However, studies to date have not moved beyond association to study the causal effect of patrolling on deterrence. Leveraging a previous field study in Uganda that encouraged rangers to patrol randomly selected sites as an instrument, we assess the causal effect of patrolling on deterrence.

Yet, the imperfect detection of snares--failure to detect a snare when one is present--poses a major barrier to obtaining a causal estimate for our scientific question of interest. Using ground-truth labels on the detection of snares would lead to estimates that reflect the effect of patrols on the detection of poaching, rather than the true causal effect of patrols on poaching levels.

To model the probability of the true presence of a poaching event, we present a novel Bayesian approach that uses learned neural network predictions of detection probability to model imperfect detection, conditioning on patrol bias which may result in false negative labels. Using these adjusted illegal activity probabilities as our outcome variable for causal inference allows us to answer the open question of the effect of patrolling on poaching deterrence. To improve the quality of the detection predictions used for modeling the presence of poaching, we engineer and evaluate a system that automatically extracts diverse geospatial features from publicly available remote sensing data for any national park in the world. Beyond this causal study, these enriched feature sets benefit under-resourced parks that may not have the means to obtain or compute their own geospatial features for risk predictions.

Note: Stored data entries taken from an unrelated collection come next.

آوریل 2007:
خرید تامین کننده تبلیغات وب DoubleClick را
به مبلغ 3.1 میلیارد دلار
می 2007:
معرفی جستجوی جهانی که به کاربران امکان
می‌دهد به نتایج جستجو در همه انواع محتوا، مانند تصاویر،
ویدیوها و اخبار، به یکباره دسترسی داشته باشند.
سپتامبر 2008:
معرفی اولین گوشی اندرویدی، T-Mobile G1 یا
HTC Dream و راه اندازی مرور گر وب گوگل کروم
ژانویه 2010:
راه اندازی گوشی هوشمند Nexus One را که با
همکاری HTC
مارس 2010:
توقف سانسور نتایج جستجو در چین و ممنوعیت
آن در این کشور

Through our Bayesian approach to causal inference, we detect a significant deterrence effect. Moving beyond a causal estimate, we present new knowledge gleaned from analyzing the learned nonlinear causal relationships of causal effects of varying patrol effort across sites. For the first time, we demonstrate the causality of patrols on deterrence. The insight to leverage historical field studies as an instrument for causal inference, especially when they were not originally conducted for the purposes of causal inference, presents a contribution to the statistics community. Our novel methodology for modeling imperfect detection in negative labels using machine learning outputs under a Bayesian model to enable causal inference for questions that cannot be answered otherwise presents a major contribution to the computer science community.